*Texto dado*.
----------
Así quedó registrada la movilización política que terminó con el comunismo en la antigua Checoslovaquia. Así se podría bautizar también lo que consagraron las elecciones chilenas recientes: el fin del ordenamiento político que surgió luego de la derrota de la dictadura.
Lo más sorprendente de sus resultados fue la sorpresa misma. Las señales estaban. El estallido de 2019, como el plebiscito de 2020, habían sido elocuentes en revelar el ansia de cambio y el rechazo a la clase política tradicional. Las elecciones de mayo simplemente confirmaron estas tendencias. Si el establishment se vio desconcertado es porque no les había tomado el peso o las había olvidado por esa propensión tan humana a negar aquello que incomoda.
No faltan los que volverán a minimizar lo que ha sucedido arguyendo la baja participación. A pesar de la pandemia, fue superior a las municipales de 2016, lo que le costó el puesto a no pocos incumbentes. Como sea, así funcionan las democracias: siguiendo a los que votan, no a los que se quedan en la casa o se conforman con poner “likes” —igual que el mercado, que sigue a los que compran, no a los que solo navegan o vitrinean—. El voto voluntario lo acentúa, pues mide no solamente la preferencia, sino su intensidad. Por esto el éxito de activistas locales desconocidos pero con fuertes nexos con pequeños grupos que se movilizaron para votar; y el fracaso de figuras nacionales que no consiguieron llevar a sus adherentes a la urna. El conocimiento y las redes sociales son importantes, pero nunca más que los nexos de vida.
Las aspiraciones de cambio y de un futuro mejor han sido alojadas en la Convención. Para formarla, la ciudadanía eligió preferentemente a personas cercanas que les darán cuenta, porque están comprometidas con sus demandas y territorios específicos antes que con partidos y doctrinas generales. Resultó así una composición que representa fielmente la fisonomía del Chile actual. Si se le hubiese encargado al INE, difícilmente podría haberlo hecho mejor.
----------
*Datos extraídos*.

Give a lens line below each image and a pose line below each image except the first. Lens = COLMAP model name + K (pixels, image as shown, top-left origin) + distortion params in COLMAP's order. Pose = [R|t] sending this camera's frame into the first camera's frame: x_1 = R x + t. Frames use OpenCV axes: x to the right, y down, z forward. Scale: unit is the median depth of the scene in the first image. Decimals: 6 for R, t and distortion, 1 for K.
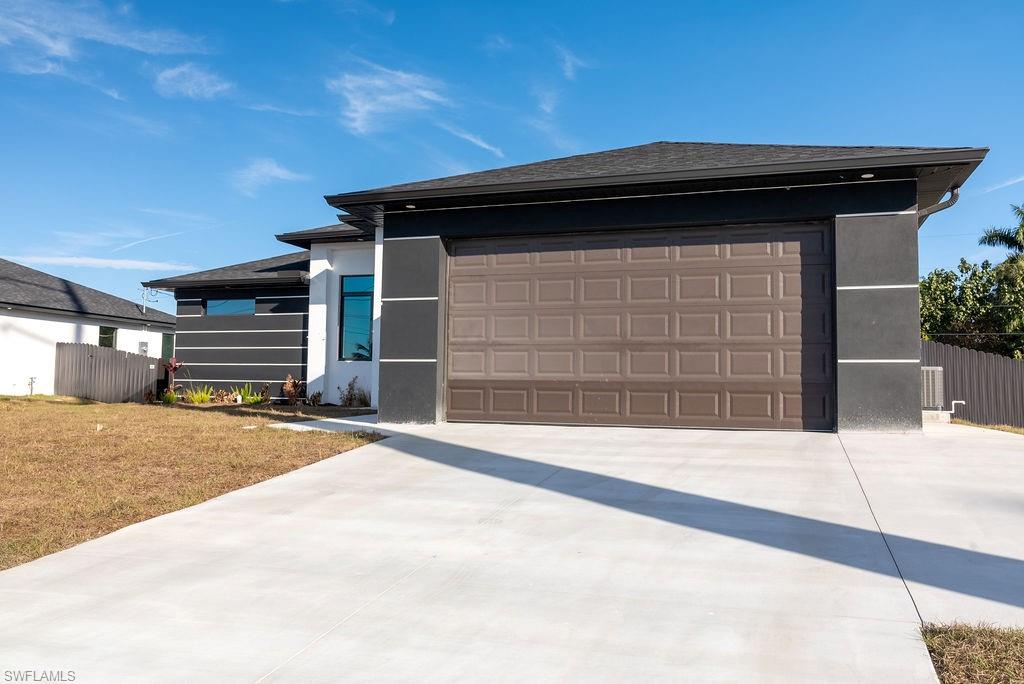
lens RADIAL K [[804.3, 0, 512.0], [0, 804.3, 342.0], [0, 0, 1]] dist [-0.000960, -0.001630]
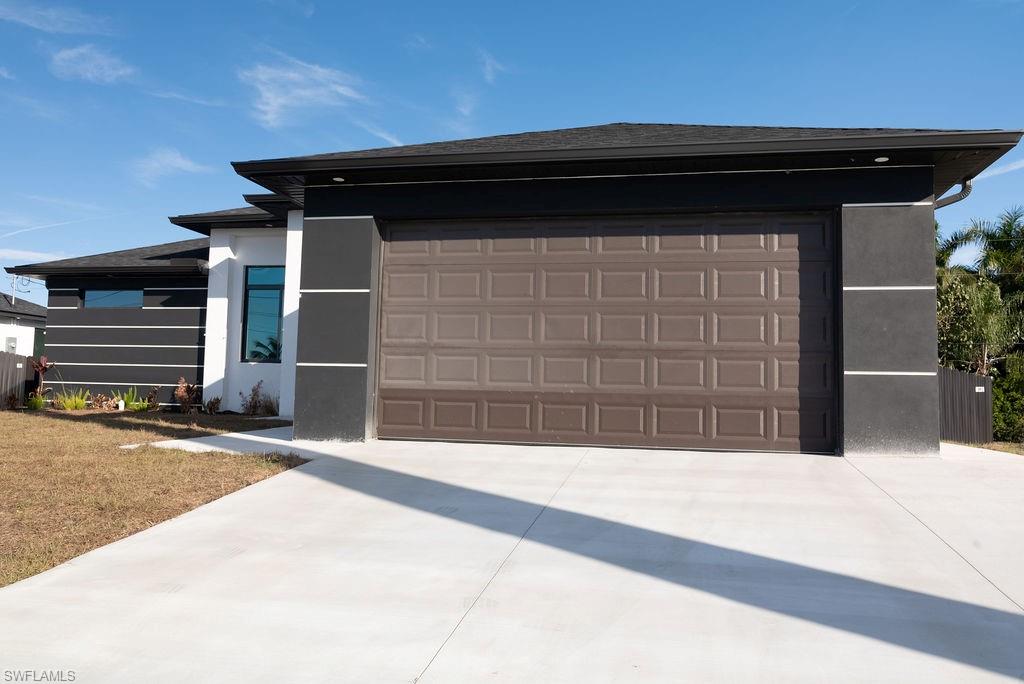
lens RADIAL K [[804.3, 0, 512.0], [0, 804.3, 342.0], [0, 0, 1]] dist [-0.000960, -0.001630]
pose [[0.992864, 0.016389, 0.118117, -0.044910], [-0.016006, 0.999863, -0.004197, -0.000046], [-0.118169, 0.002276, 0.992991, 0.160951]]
----------
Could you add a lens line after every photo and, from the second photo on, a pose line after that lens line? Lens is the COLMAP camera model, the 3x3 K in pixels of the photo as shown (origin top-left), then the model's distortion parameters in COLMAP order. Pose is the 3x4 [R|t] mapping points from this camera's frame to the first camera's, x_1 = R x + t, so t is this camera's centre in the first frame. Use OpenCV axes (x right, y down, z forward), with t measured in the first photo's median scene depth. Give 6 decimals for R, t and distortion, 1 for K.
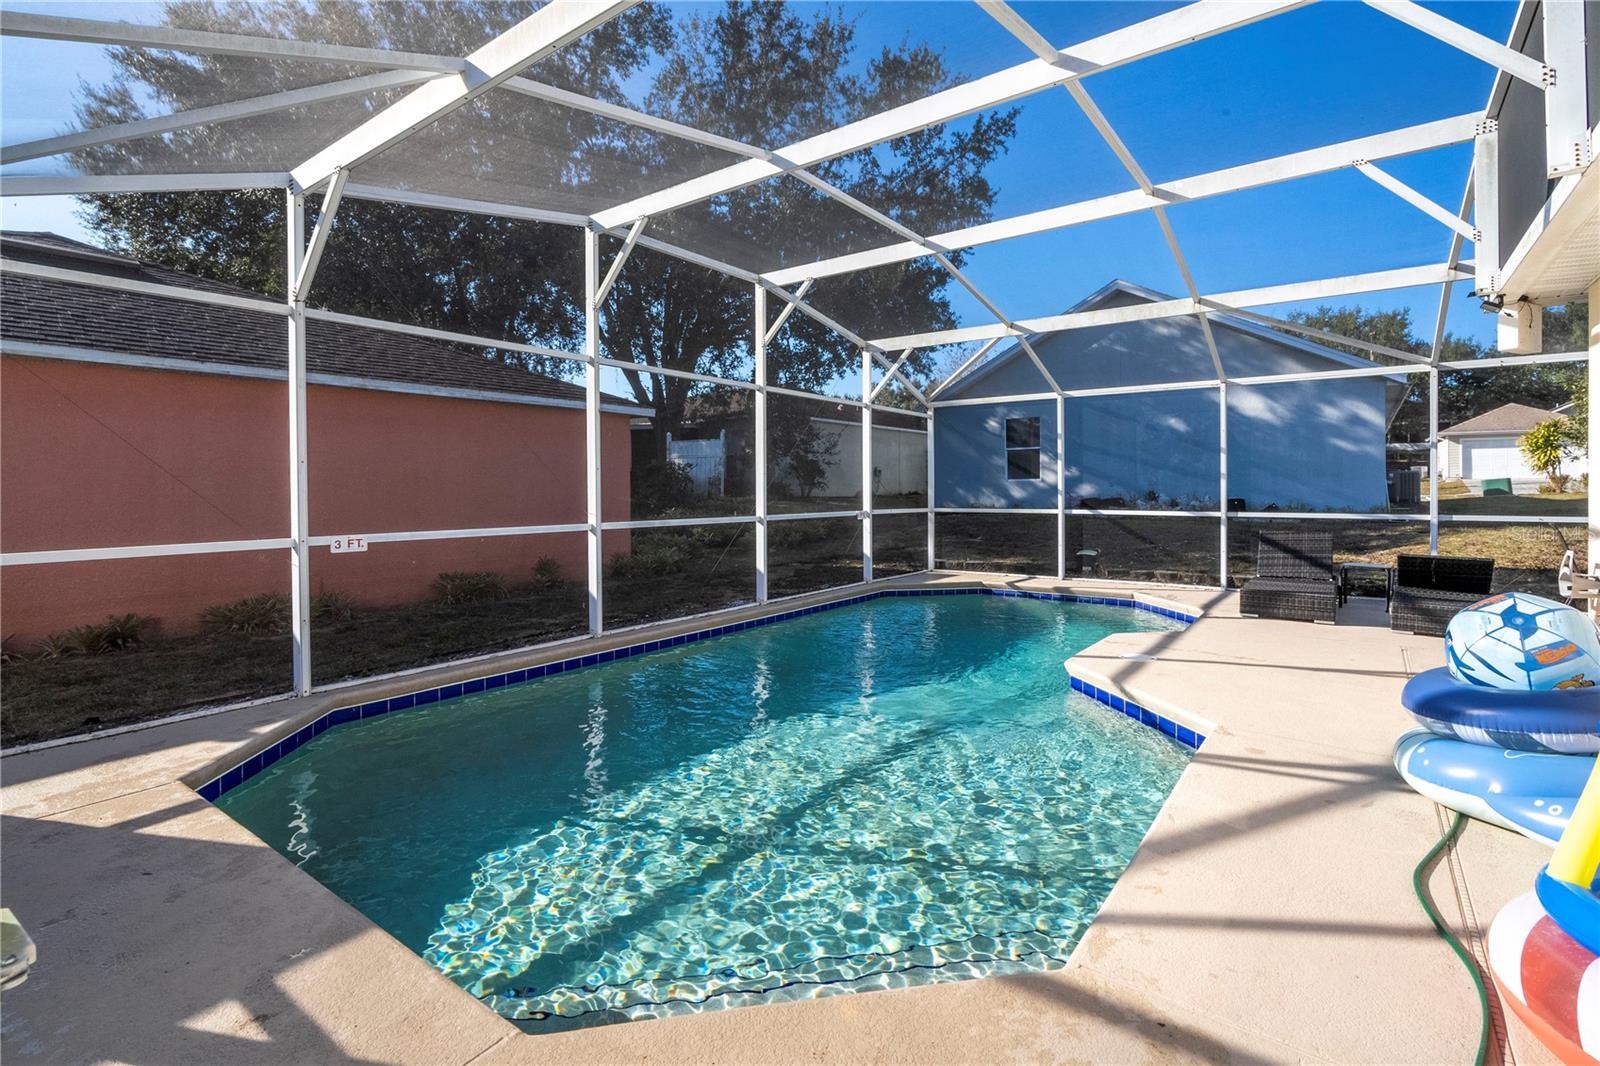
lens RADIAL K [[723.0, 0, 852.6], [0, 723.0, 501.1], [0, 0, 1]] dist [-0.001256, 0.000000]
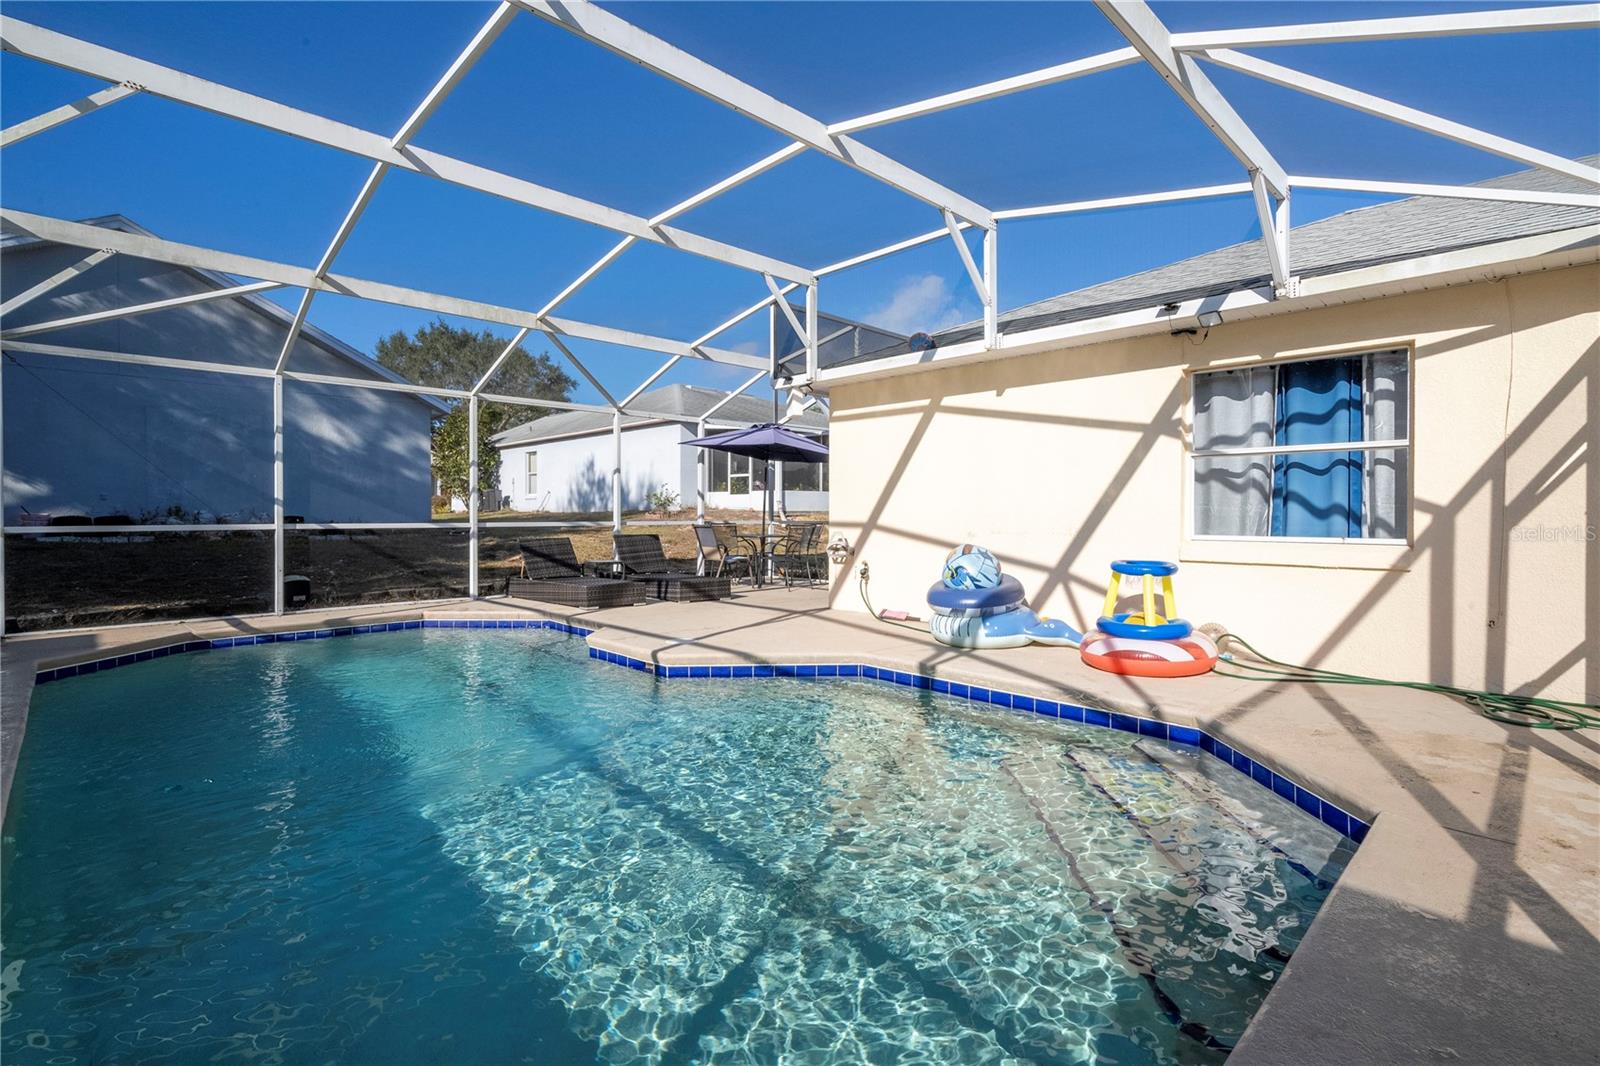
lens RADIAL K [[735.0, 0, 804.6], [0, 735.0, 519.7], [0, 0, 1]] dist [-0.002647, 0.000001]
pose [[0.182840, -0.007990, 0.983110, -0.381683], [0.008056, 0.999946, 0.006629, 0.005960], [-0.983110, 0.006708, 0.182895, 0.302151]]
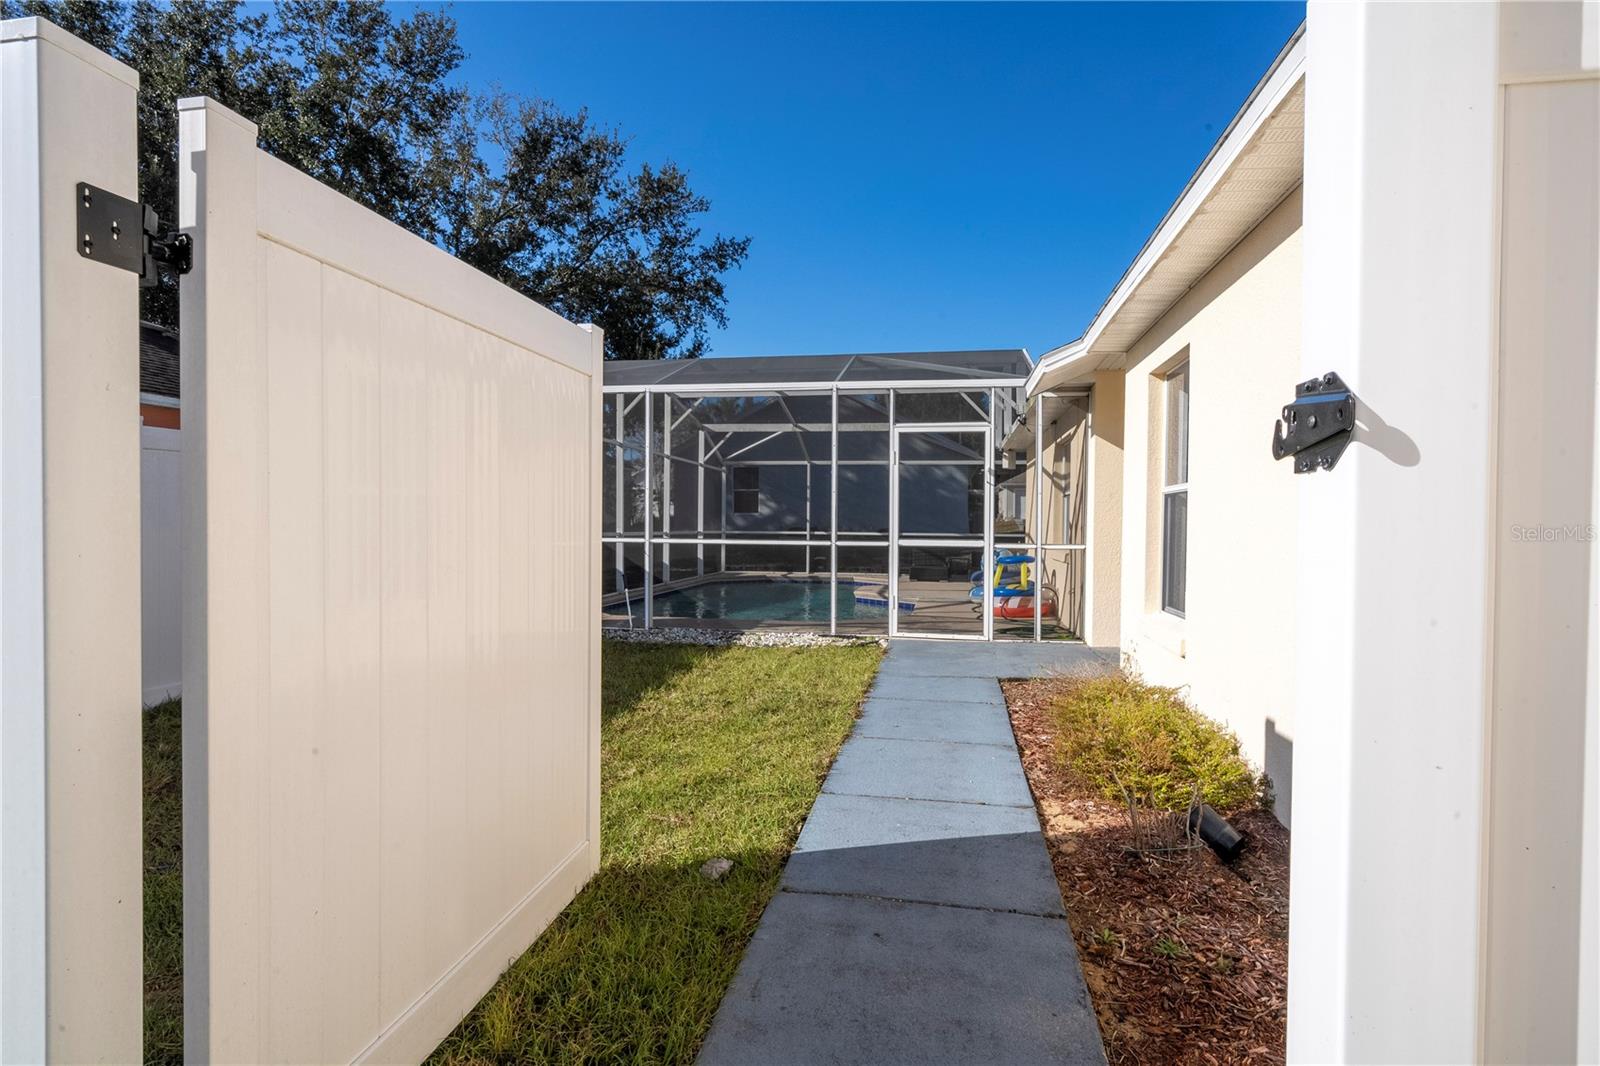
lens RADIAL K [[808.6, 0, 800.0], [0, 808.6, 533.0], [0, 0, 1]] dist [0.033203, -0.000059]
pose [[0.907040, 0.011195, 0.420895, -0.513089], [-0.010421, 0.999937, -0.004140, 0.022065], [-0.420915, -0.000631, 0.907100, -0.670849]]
----------
*Qué harás*.
1. Según el texto sobre las elecciones chilenas, ¿qué elecciones anteriores superó en participación la votación de mayo?
2. Enumera todos los hechos de la política chilena que el texto sobre las elecciones chilenas sitúa con un año o un mes.
3. Reproduce del texto sobre las elecciones chilenas el fragmento que va desde "Así quedó registrada" hasta "aquello que incomoda.".

*Respuestas por tarea*.
1. Las municipales de 2016.

2. El estallido de 2019, el plebiscito de 2020, las elecciones de mayo y las municipales de 2016.

3.
Así quedó registrada la movilización política que terminó con el comunismo en la antigua Checoslovaquia. Así se podría bautizar también lo que consagraron las elecciones chilenas recientes: el fin del ordenamiento político que surgió luego de la derrota de la dictadura.
Lo más sorprendente de sus resultados fue la sorpresa misma. Las señales estaban. El estallido de 2019, como el plebiscito de 2020, habían sido elocuentes en revelar el ansia de cambio y el rechazo a la clase política tradicional. Las elecciones de mayo simplemente confirmaron estas tendencias. Si el establishment se vio desconcertado es porque no les había tomado el peso o las había olvidado por esa propensión tan humana a negar aquello que incomoda.